Она, конечно, понимала причину его холодности к ней, но только вины в этом своей не видела. Принудительно окольцованный, он своей нелюбовью к ней мстил тестю, а заодно и ей с Машей. Все заботы о девочке он еще до ее появления на свет поручил родителям – Марии Ефимовне и Евгению Семеновичу. Те действительно помогали Вике, пока Маша не пошла в дошкольную группу. Старики тогда перебрались во Флориду, ближе, как у нас тут говорят, к Богу. На кремацию приехал только свекор. Страшный, как ящер, с обвисшей под подбородком сухой кожей, с трясущейся пятнистой головой, черными глазами. Забрал урну с пеплом и отбыл в свою страну цветов и венков, безмолвно разорвав последнюю связывавшую их нить. Мария Ефимовна, страдавшая диабетом, была на диализе и приехать не могла. Если умрет первой, заберет урну с собой. Пусть. Вика уже это знает: самый дорогой человек – ребенок. Твои плоть и кровь – буквально.

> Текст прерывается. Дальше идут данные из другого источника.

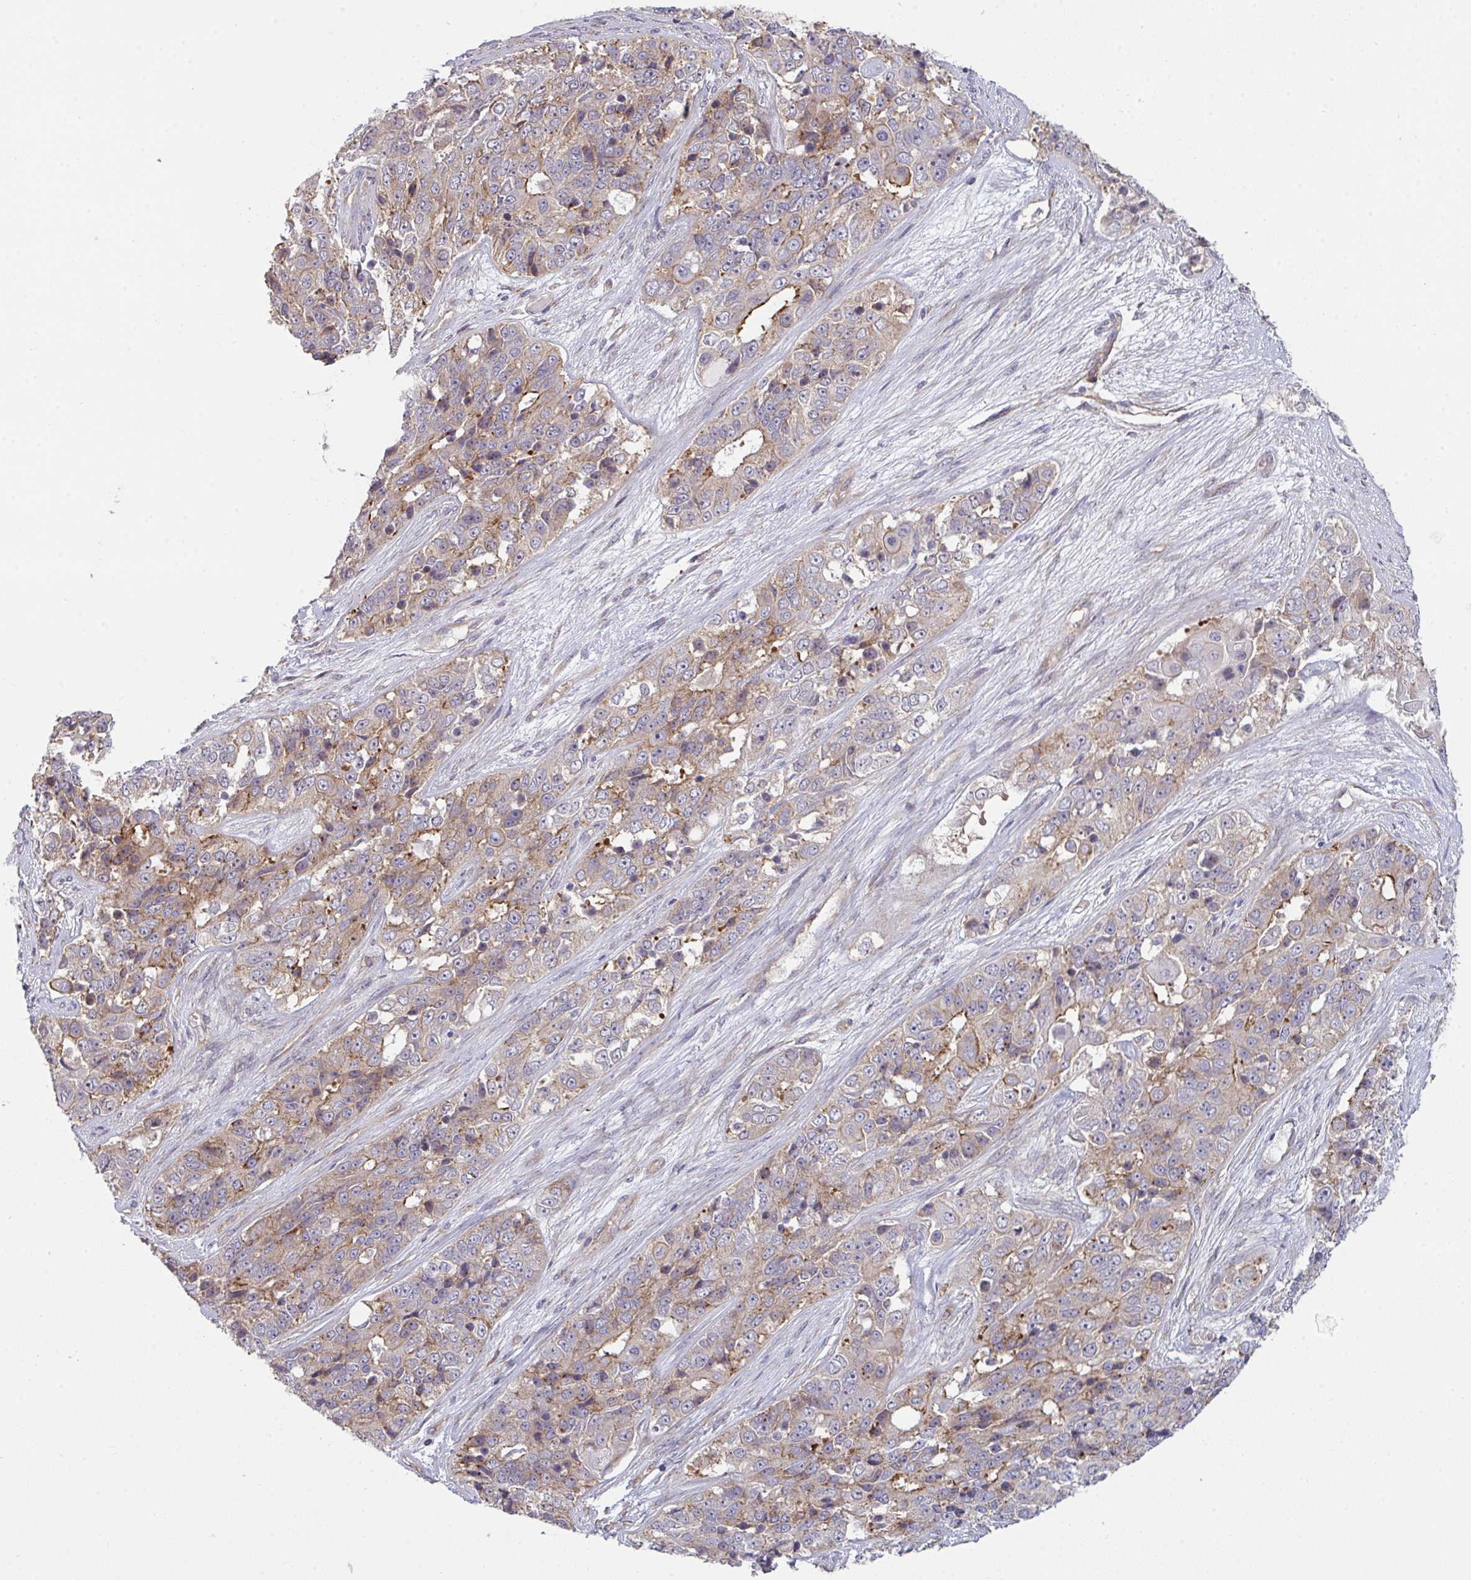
{"staining": {"intensity": "weak", "quantity": "25%-75%", "location": "cytoplasmic/membranous"}, "tissue": "ovarian cancer", "cell_type": "Tumor cells", "image_type": "cancer", "snomed": [{"axis": "morphology", "description": "Carcinoma, endometroid"}, {"axis": "topography", "description": "Ovary"}], "caption": "The immunohistochemical stain labels weak cytoplasmic/membranous positivity in tumor cells of endometroid carcinoma (ovarian) tissue. Immunohistochemistry (ihc) stains the protein in brown and the nuclei are stained blue.", "gene": "CASP9", "patient": {"sex": "female", "age": 51}}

А Машей она забеременела случайно. На третьем курсе университета, она училась на факультете романо-германской филологии, соученица Женя пригласила ее к себе домой на вечеринку – родители были на даче. Дома у нее постоянно что-то происходило – она была весела и любвеобильна. Зажав полными бедрами сведенные ладони и раскачиваясь – к парте, от парты, – она, бывало, говорила: «А зудит у меня, девочки, ну просто везде». И глаза у нее мутнели. С курса на курс она переходила с помощью бородатенького латиниста Сережи Шевелева – доцента кафедры классических языков, где они постоянно запирались, и выходили потом в полутемный факультетский коридор, едва волоча ноги и делая вид, что друг друга не знают. Отец Шевелева был деканом факультета. Еще Женя умела готовить убийственной силы коктейли из молдавского коньяка, кока-колы и кофейной настойки домашнего приготовления. Вику в группе считали тихоней, и Женя позвала ее только по просьбе парня из своей другой, не университетской компании – Геннадия. Тот с приятелями поджидал Женю после вечерней лекции и, заметив в гурьбе студентов Вику, попытался заговорить. Та испугалась и, сославшись на занятость, быстро ушла, а потом пожалела. Он показался ей симпатичным – высокий, аккуратно подстриженный, хорошо одетый и явно старше ее, что тоже привлекало. Направляясь к дому, то ныряя в густую тень деревьев, то входя в круги света на разбитом асфальте, она легко представила, как он сейчас шел бы неторопливо рядом, может быть, положив ей руку на плечи, а у парадного привлек к себе на прощание. Закрыв за собой дверь, она поняла, что хочет увидеть его снова. А когда Женя пригласила ее, сказав, что будет парень, от которого она тогда сбежала, с замершим сердцем согласилась.
Их было шестеро – три девушки и трое ребят – собравшихся послушать музыку и потанцевать, но танцы быстро кончились, и началось совсем другое. Вика была так пьяна, что сил сопротивляться ходу событий не было. Она то смеялась, то плакала, то обнималась с кем-то. Качался потолок, ходили ходуном стены, магнитофон пел: I’m a sex machine in town. The best you can get 60 miles around. Рядом задыхались, стонали, вскрикивали с машинной ритмичностью, пока спасительная темнота не сомкнулась над ней.